The Mosquito Coast, the latest big-budget drama series from Apple TV+ based on the Paul Theroux novel of the same name, premiered last Friday. It tells the story of Allie Fox (Justin Theroux) and his family on the run from the US authorities because… well, we don’t really know… and that makes it a very hard watch.

[Getting Bitten by ‘The Mosquito Coast’ — Media+

Dilemma and Trauma at Heat of ‘The Mosquito Coast’

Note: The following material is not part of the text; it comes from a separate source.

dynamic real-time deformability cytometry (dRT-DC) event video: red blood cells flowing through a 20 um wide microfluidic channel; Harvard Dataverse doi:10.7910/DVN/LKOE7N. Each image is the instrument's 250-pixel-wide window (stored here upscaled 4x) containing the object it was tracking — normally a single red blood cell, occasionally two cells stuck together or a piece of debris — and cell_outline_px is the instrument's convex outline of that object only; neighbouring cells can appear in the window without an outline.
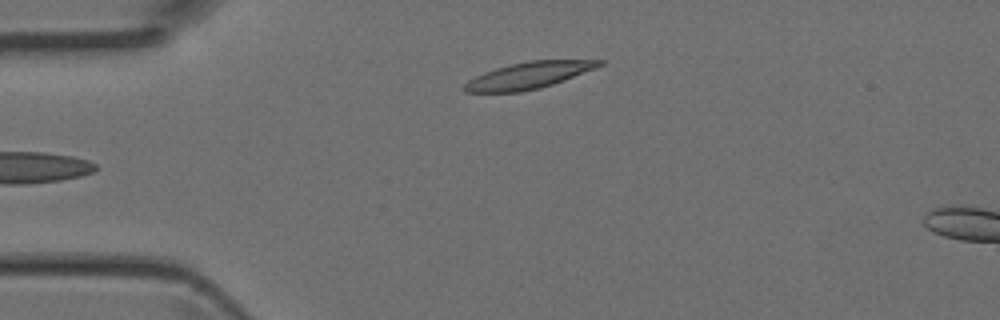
{"species": "Egyptian fruit bat (a non-hibernating species)", "species_latin": "Rousettus aegyptiacus", "temperature_condition": "room temperature", "stored_images_in_passage": 4, "camera_frame_rate_fps": 3000, "um_per_image_px": 0.085, "animal": {"sex": "female"}, "frame": {"image": 1, "passage_image": 4, "time_ms": 1.0, "image_size_px": [1000, 320], "cell_outline_px": [[604, 64], [596, 68], [564, 80], [540, 88], [520, 92], [464, 92], [460, 88], [468, 80], [484, 72], [496, 68], [528, 60], [604, 60]], "centroid_in_image_um": [44.91, 6.41], "position_along_channel_um": 40.1, "area_um2": 20.87}}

Allie Fox – inventor, handyman, criminal (?) – is not meant to be a likable character. He’s dragging his family through hell for reasons that do not become clear to the viewer, or his children, in the first half of the season. (I’d been able to view the first three episodes at the time of writing this review.) Watching daughter Dina (Logan Polish) and son Charlie (Gabriel Bateman) suffer as their parents make them lead an isolated life and then march them through the desert to Mexico is all the more painful for the reasons why it is happening remaining unsaid.

Family and Moral Dilemmas

The familial and moral dilemma at the heart of the story is made painfully clear in the powerful performance of Melissa George as Margot Fox. She is seemingly torn between sticking by her husband or trying to give her children a normal life. This is only exacerbated by the trauma the family endures in the desert. By that point, daughter Dina’s frustrations have already boiled over, with her initially refusing to leave. The dislike of the parental characters turned me off the show at the start. I really disliked most of the first episode. However, the performances, the cinematography, and the storytelling draw the viewer in. By the end of episode one you really care what is going to happen to this family. That feeling only grows as the series continues.

‘The Mosquito Coast’ Shows Apple TV+ is a Grown-up Streaming Platform

The Mosquito Coast also does a good job of undermining any lingering fears that Apple TV+ is only going to offer content that is comfortable or easy for its parent firm. Indeed, one episode features an Allie Fox rant about consumerism and waste, something that feels quite ironic on a platform provided by one of the biggest consumer electronics brands in the world. This is a grown-up streaming platform, not a vanity project. There are far ‘easier’ things it could have commissioned. Furthermore, there’s barely an iPhone, iPad, or Mac in sight either. So while watching The Mosquito Coast feels like an endurance test, it is one that is well worth undertaking.